■ TASK OBJECTIVE
The lines you need are those holding the word "right"; pull them from the material.
■ ■ ■ ■ ■ ■ ■
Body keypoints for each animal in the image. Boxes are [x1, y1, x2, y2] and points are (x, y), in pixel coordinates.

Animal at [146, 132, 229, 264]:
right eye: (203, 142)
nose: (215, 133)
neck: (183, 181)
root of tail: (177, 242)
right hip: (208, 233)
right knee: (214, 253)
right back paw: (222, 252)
■ ■ ■ ■ ■ ■ ■
■ SOLUTION FOR THIS PROBLEM
right eye: (203, 142)
right hip: (208, 233)
right knee: (214, 253)
right back paw: (222, 252)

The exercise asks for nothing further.